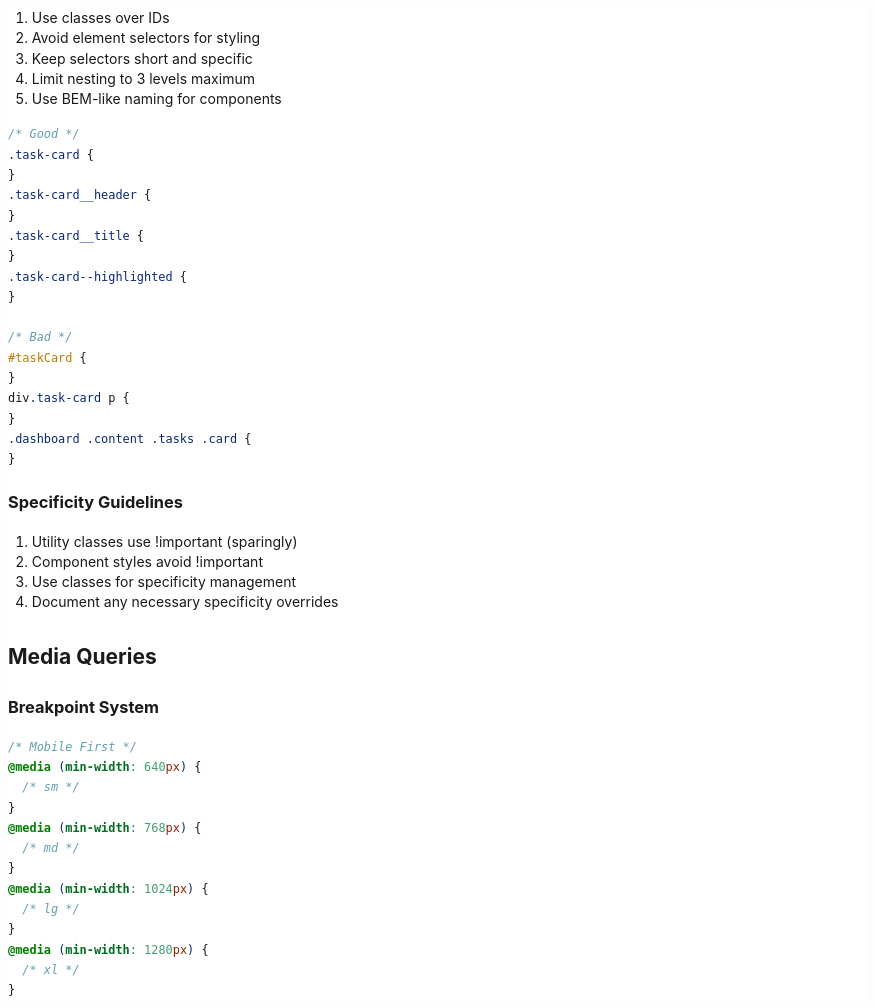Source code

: 1. Use classes over IDs
2. Avoid element selectors for styling
3. Keep selectors short and specific
4. Limit nesting to 3 levels maximum
5. Use BEM-like naming for components

```css
/* Good */
.task-card {
}
.task-card__header {
}
.task-card__title {
}
.task-card--highlighted {
}

/* Bad */
#taskCard {
}
div.task-card p {
}
.dashboard .content .tasks .card {
}
```

### Specificity Guidelines

1. Utility classes use !important (sparingly)
2. Component styles avoid !important
3. Use classes for specificity management
4. Document any necessary specificity overrides

## Media Queries

### Breakpoint System

```css
/* Mobile First */
@media (min-width: 640px) {
  /* sm */
}
@media (min-width: 768px) {
  /* md */
}
@media (min-width: 1024px) {
  /* lg */
}
@media (min-width: 1280px) {
  /* xl */
}
```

> _About this exercise_
Retype the records above exactly, leaving every picture out of your copy.

> _Task answer_
Source code

: 1. Use classes over IDs
2. Avoid element selectors for styling
3. Keep selectors short and specific
4. Limit nesting to 3 levels maximum
5. Use BEM-like naming for components

```css
/* Good */
.task-card {
}
.task-card__header {
}
.task-card__title {
}
.task-card--highlighted {
}

/* Bad */
#taskCard {
}
div.task-card p {
}
.dashboard .content .tasks .card {
}
```

### Specificity Guidelines

1. Utility classes use !important (sparingly)
2. Component styles avoid !important
3. Use classes for specificity management
4. Document any necessary specificity overrides

## Media Queries

### Breakpoint System

```css
/* Mobile First */
@media (min-width: 640px) {
  /* sm */
}
@media (min-width: 768px) {
  /* md */
}
@media (min-width: 1024px) {
  /* lg */
}
@media (min-width: 1280px) {
  /* xl */
}
```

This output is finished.